The Cliffs of Fundy has officially become a UNESCO Global Geopark.
The announcement came Friday morning at a meeting of the UNESCO Global Geopark Executive Board in Paris, much to the delight of those who have been working for years on this project.
While the announcement comes as a point of pride, and relief, for those involved, it also signals the beginning of more work left to do to make sure the designation does what they want it to do — bring tourists to the area and boost the local economy.
“The beauty of the designation is that it immediately puts you on the world stage,” Beth Peterkin, manager of the Cliffs of Fundy Geopark. “It will let us reach audiences we could never, ever reach on our own.”
UNESCO Global Geoparks are recognized for their exceptional geological heritage.
The park, along with Friday’s designation of Discovery in Bonavista, N.L., marks five geoparks in Canada.
The Cliffs of Fundy Geopark stretches along a roughly 165-kilometre drive, with about 40 designated sites from Debert to the Three Sisters cliffs past Eatonville, out to Isle Haute.
The area is the only place on Earth where geologists can see both the assembly of supercontinent Pangea 300 million years ago and its breakup 100 million years later.
Cumberland and Colchester counties brought together geologists, paleontologists, businesses, tourism operators, Indigenous communities and local people to bring the idea for a geopark to life.
This partnership is a first of its kind, said Christine Blair, mayor of the Municipality of the County of Colchester, and that teamwork is what made this idea into reality.
“To have two municipalities form an agreement, that has never happened in the history of the two municipalities before,” she said.
“To have all of the communities and our First Nation community involved is very significant, because it’s recognizing the whole of what we have to offer — and not just part of the whole.”
The designation also comes ahead of a new Mi’kmaw cultural centre that will be built in the next two to three years in Debert, says Donald Julien, an executive director for The Confederacy Of Mainland Mi’kmaq.

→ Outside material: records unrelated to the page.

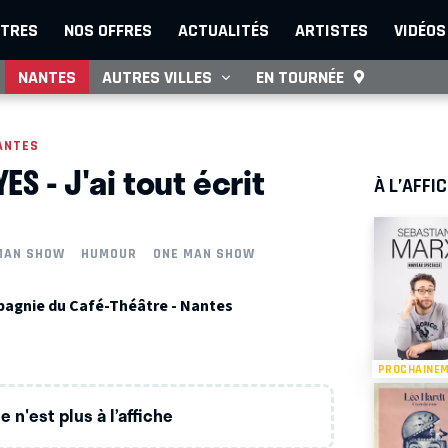
TRES
NOS OFFRES
ACTUALITÉS
ARTISTES
VIDÉOS
NANTES
AUTRES VILLES
EN TOURNÉE
ANTES
ES - J'ai tout écrit
À L’AFFI
MAN SHOW
HUMOUR
ONE MAN SHOW
agnie du Café-Théâtre - Nantes
PROCHAINE
 n'est plus à l’affiche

“Our ancestors have been here for over 13,000 years according to archeological evidence. So it’s very exciting for the Mi’kmaq, our cultural centre and the recognition is going to be fantastic,” he said.
The Fundy region in particular, Julien said, is included in many legends about Glooscap, the most famous figure in Mi’kmaw culture who brought peace and restored balance to the world.

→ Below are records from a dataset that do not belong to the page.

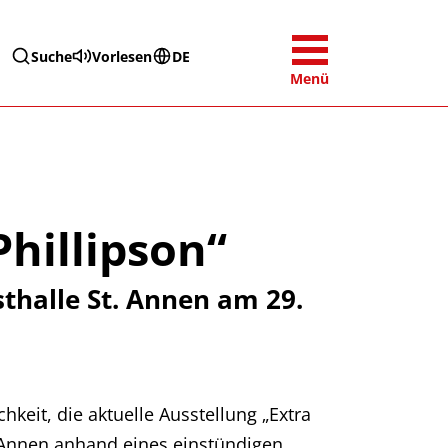
Suche
Vorlesen
DE
Menü
hillipson“
thalle St. Annen am 29.
keit, die aktuelle Ausstellung „Extra
. Annen anhand eines einstündigen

Julien said he hopes the UNESCO designation will help teach people about the history of the Mi’kmaq.
“At times in our history books and our histories, it sort of tended that we disappeared but we didn’t. We’re still here, alive and well,” he said.
“This is probably history in the making. Everybody is going to benefit.”
Province needs to help, councillor says
But there’s still more work to be done.
Donald Fletcher, president of the Cliffs of Fundy Geopark and the board chair, said the province and tourism sector will need to put money forward to make this a success story.
“I’ve felt over the years that we’ve sort of been neglected,” said Fletcher, who is also a councillor for the Municipality of Cumberland.
“This area and we have so much to offer. And as I mentioned before, we’ve just basically taken what Mother Nature has put here and we’re showcasing that to the world.
Fletcher said that includes fixing up the roads in the area, helping with signs and supporting their tourism sector.
“With the whole COVID thing, a lot of them are hurting,” he said.
“This is big and people are going to come, maybe not so much this year, but they’re going to come and see what we have to offer.”
Peterkin said other work to be done includes clearly marking the geosites, updating guidebooks and maps, educating staff working in the parks about the designation, and recruiting volunteers.
“It’s all about making the visitors feel welcome, so that they’ll come back again and again,” she said.
But the promise of a lucrative tourism sector is also bringing hope to communities still reeling after a gunman killed 22 people on April 18 and 19, in what is now one of Canada’s deadliest mass shootings in history.
“That will be with us forever. But we don’t want to be remembered specifically for that event,” Blair said.
“I believe we will all move forward together in the healing process. To have a positive announcement like we have at this geopark will be part of that, I truly believe that.”
Peterkin says they’re hoping to plan a celebration this summer once it’s safe to do so with the Public Health guidelines around COVID-19.
“I think we have so much to offer with the mixture of the geology, the culture, the music, the arts, the local experience,” she said. “Get your feet and hands dirty in the tide.”